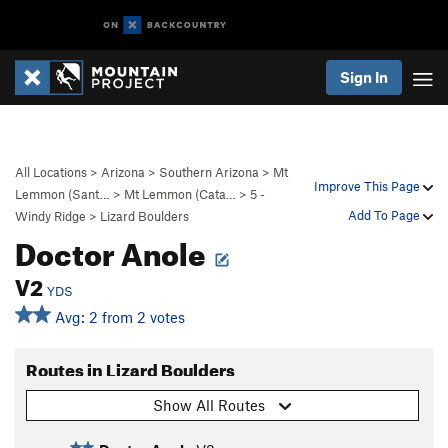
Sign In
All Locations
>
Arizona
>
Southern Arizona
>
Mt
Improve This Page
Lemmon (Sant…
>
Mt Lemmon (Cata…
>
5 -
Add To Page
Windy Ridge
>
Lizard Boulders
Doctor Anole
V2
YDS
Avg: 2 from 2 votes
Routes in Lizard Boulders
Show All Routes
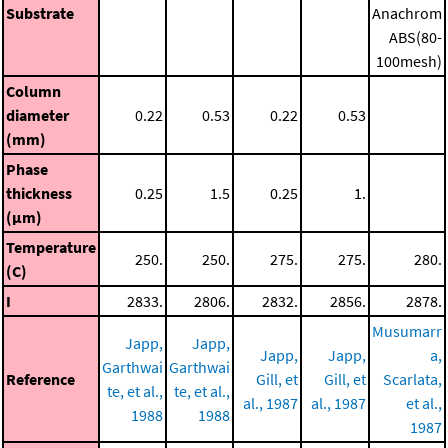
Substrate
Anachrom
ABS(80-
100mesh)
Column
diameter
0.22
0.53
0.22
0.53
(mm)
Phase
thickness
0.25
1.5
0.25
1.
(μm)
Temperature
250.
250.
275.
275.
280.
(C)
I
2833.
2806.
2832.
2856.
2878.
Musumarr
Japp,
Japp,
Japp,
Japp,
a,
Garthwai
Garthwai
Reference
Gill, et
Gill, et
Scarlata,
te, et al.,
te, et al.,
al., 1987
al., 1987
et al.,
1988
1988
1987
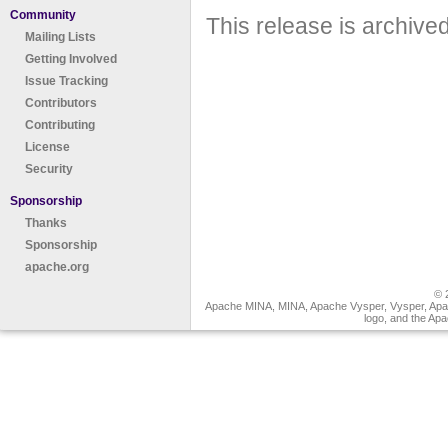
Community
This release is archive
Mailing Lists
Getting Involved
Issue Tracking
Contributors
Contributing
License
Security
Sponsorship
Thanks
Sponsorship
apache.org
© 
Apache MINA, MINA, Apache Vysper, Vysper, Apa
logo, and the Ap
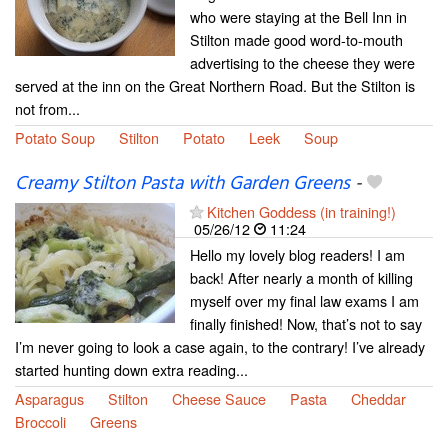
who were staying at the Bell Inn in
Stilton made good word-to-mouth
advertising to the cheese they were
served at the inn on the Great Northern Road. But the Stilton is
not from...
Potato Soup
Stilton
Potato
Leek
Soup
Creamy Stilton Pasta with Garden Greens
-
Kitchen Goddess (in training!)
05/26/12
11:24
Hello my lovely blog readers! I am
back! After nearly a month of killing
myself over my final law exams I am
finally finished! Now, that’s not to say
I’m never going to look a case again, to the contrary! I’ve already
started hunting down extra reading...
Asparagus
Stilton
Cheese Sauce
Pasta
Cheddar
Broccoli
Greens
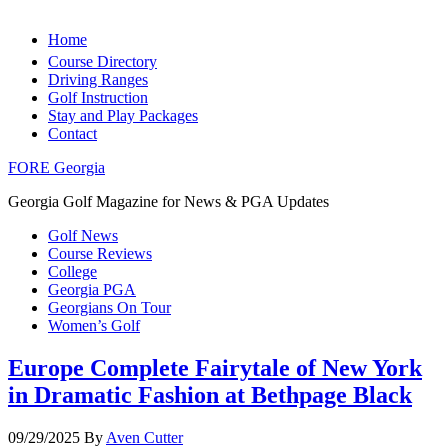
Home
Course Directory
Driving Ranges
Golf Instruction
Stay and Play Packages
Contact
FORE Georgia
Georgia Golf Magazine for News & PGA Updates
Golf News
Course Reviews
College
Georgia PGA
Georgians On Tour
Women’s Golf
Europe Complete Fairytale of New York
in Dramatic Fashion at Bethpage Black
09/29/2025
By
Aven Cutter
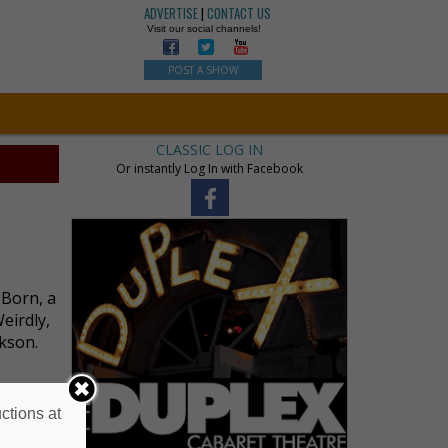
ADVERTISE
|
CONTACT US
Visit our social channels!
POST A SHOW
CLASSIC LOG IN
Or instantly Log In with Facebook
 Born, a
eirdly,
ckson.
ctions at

**Task prompt:** Copy every line of the records above that holds the word "Greens".

**Result of the task:**
Creamy Stilton Pasta with Garden Greens
Greens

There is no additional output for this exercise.